The Grok4Fast model released by xAI has achieved a major breakthrough in computation and operational costs, while also performing well in performance tests, providing users with an efficient and economical solution.
【AiBase Summary:】
🧠 Grok4Fast reduces computational requirements by 40%, improving the efficiency of handling complex tasks.
💰 The cost of running a single task is reduced by 98%, offering opportunities to save enterprise expenses.
📊 It performs exceptionally well in GPQA Diamond and AIME2025 benchmarks, demonstrating strong performance.
7. YouTube Launches New Tools and Features to Help Creators Achieve Greater Success
YouTube announced several new features and tools during its annual event, covering live streaming, monetization methods, and AI-assisted creation. These updates aim to improve content management efficiency and viewer engagement for creators.
【AiBase Summary:】
🎥 New studio features: Introduce inspiration tags, title A/B testing, and portrait recognition tools to help creators manage content.
🎮 Live streaming upgrade: Support games, landscape and portrait live streaming, and AI automatic highlighting features, enhancing the live streaming experience.
💰 New monetization methods: Through brand collaborations and shopping plans, creators can gain more revenue opportunities.

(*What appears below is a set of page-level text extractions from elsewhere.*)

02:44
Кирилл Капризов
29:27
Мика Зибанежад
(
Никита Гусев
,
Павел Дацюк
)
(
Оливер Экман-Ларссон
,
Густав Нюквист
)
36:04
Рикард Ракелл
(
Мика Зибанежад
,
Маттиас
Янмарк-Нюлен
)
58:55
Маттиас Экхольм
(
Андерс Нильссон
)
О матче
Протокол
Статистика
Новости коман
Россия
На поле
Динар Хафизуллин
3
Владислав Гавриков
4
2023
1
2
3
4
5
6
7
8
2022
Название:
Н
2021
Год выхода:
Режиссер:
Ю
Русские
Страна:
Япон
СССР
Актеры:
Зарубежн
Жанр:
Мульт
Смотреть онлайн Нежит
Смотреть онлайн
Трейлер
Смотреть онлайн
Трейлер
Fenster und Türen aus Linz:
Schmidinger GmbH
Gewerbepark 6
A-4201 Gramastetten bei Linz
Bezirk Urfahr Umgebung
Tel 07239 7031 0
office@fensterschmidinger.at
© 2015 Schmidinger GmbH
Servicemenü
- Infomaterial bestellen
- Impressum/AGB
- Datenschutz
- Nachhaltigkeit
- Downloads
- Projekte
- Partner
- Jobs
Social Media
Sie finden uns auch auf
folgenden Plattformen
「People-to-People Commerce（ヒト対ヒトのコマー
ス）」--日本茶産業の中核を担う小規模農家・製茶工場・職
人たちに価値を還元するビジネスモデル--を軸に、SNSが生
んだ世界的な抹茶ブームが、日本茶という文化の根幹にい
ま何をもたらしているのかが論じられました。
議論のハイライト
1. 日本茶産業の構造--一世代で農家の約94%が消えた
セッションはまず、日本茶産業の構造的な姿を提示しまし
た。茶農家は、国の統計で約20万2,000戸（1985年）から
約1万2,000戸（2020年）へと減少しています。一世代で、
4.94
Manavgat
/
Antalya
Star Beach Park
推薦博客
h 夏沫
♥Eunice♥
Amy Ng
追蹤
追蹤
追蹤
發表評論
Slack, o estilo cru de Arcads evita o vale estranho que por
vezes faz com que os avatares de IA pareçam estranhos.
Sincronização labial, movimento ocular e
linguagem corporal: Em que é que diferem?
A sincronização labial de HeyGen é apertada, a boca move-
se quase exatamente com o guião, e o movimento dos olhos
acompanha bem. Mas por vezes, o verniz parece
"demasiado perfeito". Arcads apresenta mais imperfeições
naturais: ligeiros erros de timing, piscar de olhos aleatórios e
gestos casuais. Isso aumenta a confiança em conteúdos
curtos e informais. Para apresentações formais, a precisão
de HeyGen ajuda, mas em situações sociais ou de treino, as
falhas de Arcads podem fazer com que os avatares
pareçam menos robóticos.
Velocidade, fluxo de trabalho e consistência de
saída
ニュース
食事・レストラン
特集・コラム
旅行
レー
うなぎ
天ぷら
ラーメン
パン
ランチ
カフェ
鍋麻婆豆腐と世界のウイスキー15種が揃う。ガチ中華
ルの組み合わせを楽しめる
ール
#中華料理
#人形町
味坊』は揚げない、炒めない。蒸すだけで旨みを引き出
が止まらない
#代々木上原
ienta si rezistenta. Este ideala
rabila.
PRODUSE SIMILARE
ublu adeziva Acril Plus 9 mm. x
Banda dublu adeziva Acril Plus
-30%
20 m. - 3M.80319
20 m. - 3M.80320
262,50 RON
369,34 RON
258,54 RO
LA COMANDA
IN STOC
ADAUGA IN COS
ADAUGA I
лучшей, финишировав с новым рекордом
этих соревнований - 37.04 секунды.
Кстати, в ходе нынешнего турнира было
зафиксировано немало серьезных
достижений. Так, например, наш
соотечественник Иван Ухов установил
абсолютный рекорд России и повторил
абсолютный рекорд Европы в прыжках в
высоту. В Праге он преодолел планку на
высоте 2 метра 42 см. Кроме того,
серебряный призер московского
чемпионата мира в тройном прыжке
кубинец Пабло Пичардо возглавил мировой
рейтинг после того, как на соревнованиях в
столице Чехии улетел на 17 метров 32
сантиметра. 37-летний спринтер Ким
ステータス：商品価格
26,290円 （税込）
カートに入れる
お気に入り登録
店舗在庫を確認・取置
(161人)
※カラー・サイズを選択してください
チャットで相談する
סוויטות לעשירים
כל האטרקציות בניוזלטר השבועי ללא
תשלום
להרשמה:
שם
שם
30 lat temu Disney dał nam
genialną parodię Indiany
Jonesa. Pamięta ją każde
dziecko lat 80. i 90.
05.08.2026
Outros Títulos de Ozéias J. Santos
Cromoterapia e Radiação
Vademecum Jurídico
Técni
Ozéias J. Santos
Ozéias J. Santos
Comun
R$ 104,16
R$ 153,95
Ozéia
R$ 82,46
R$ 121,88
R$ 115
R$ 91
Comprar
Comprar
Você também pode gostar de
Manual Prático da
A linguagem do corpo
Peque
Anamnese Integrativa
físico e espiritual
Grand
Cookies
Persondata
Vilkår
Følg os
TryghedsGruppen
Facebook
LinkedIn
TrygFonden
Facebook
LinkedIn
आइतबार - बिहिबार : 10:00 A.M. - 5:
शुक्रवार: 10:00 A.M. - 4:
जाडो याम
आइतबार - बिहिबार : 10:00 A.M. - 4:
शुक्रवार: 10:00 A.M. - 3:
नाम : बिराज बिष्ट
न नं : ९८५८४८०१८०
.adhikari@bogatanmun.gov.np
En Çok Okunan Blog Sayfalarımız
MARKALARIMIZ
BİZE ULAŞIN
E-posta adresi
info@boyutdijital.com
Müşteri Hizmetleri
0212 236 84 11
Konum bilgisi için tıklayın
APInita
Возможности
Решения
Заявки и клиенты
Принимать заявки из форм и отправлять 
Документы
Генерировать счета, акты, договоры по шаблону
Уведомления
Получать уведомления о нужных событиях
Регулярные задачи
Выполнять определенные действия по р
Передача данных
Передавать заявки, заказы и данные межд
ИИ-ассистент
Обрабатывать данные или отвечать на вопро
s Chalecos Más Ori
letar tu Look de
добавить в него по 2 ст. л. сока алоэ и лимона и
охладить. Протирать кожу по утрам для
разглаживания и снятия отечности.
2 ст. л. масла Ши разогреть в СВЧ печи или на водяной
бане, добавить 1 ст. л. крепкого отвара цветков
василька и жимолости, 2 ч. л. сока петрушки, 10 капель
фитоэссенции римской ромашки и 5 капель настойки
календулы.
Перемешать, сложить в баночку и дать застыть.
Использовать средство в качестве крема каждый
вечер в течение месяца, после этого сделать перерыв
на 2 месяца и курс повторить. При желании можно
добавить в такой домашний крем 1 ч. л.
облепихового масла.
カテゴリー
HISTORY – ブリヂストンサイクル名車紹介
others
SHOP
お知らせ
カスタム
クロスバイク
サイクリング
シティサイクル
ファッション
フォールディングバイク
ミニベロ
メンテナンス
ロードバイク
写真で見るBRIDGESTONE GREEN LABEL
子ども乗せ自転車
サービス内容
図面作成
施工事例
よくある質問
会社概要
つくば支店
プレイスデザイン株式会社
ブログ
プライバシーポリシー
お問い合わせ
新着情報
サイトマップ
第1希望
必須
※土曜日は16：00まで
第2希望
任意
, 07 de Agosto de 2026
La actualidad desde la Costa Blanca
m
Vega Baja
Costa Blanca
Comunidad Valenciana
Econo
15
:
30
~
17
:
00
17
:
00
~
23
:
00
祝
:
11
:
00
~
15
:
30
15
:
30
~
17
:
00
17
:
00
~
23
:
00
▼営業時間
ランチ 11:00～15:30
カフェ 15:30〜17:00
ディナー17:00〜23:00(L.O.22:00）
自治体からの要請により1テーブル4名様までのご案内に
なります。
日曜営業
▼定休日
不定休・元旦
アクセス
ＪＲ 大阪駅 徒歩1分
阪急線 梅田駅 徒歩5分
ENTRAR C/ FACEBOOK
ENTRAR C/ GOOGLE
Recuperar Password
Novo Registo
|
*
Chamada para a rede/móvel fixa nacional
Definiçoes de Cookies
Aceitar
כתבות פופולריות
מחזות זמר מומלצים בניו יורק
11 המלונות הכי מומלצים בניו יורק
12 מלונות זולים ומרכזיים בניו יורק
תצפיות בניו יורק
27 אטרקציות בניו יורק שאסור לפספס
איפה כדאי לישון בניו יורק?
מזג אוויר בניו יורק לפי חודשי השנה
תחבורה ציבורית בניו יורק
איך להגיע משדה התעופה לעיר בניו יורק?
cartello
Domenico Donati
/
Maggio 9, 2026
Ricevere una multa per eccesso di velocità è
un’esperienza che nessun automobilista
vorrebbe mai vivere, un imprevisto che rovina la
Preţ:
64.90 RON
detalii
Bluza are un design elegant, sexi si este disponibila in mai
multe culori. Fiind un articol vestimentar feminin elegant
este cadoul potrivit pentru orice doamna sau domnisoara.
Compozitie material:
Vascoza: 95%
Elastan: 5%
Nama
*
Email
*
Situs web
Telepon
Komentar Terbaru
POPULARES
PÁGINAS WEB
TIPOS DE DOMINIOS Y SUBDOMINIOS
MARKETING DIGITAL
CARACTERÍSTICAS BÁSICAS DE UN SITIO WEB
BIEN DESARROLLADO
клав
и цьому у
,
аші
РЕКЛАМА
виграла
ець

8. IBM Launches Granite-Docling-258M Model, Bringing Breakthroughs in Document Conversion Technology
IBM released the lightweight visual language AI model Granite-Docling-258M, designed specifically for document processing. The model excels in recognition accuracy, multilingual support, and handling of document elements, retaining the original document layout structure and supporting various output formats.
【AiBase Summary:】
📄 Lightweight model: Granite-Docling-258M is designed for file conversion, with 258 million parameters.
🔍 High accuracy: The model significantly improves recognition accuracy compared to traditional OCR software.
🌍 Multilingual support: Currently supports Chinese, Arabic, and Japanese, with plans to expand to more languages in the future.
More details: https://huggingface.co/ibm-granite/granite-docling-258M
9. Chinese Academy of Sciences Launches SpikingBrain, a Brain-like Large Model: Achieving a Hundredfold Speed Increase with 2% Data
The brain-like large model SpikingBrain launched by the Chinese Academy of Sciences demonstrates amazing speed and efficiency when processing long texts. Its innovative architecture and algorithms have brought significant breakthroughs to the field of artificial intelligence.
【AiBase Summary:】
🧠 The SpikingBrain model uses a hybrid linear attention architecture, reducing computational complexity from quadratic to linear.
💡 The adaptive threshold spiking neuron mechanism significantly reduces energy consumption, achieving high computational sparsity.
🚀 The model processes long texts 100 times faster than mainstream models, using only 2% of the training data.
More details: https://github.com/BICLab/SpikingBrain-7B
10. OpenAI CEO Reveals New Compute-Intensive Feature, Limited to Pro Users
OpenAI CEO Sam Altman announced that the company will launch a series of new services requiring more computing resources in the coming weeks, initially available only to Pro subscribers and possibly involving additional fees. Despite this, Altman stated that OpenAI's goal is to reduce the cost of intelligent services, making them more widely accessible.
【AiBase Summary:】
🚀 OpenAI will launch compute-intensive new services, initially limited to Pro users.
💰 New features may involve additional fees to cope with high computing costs.
💡 Altman emphasized that reducing the cost of intelligent services and increasing accessibility is a long-term goal.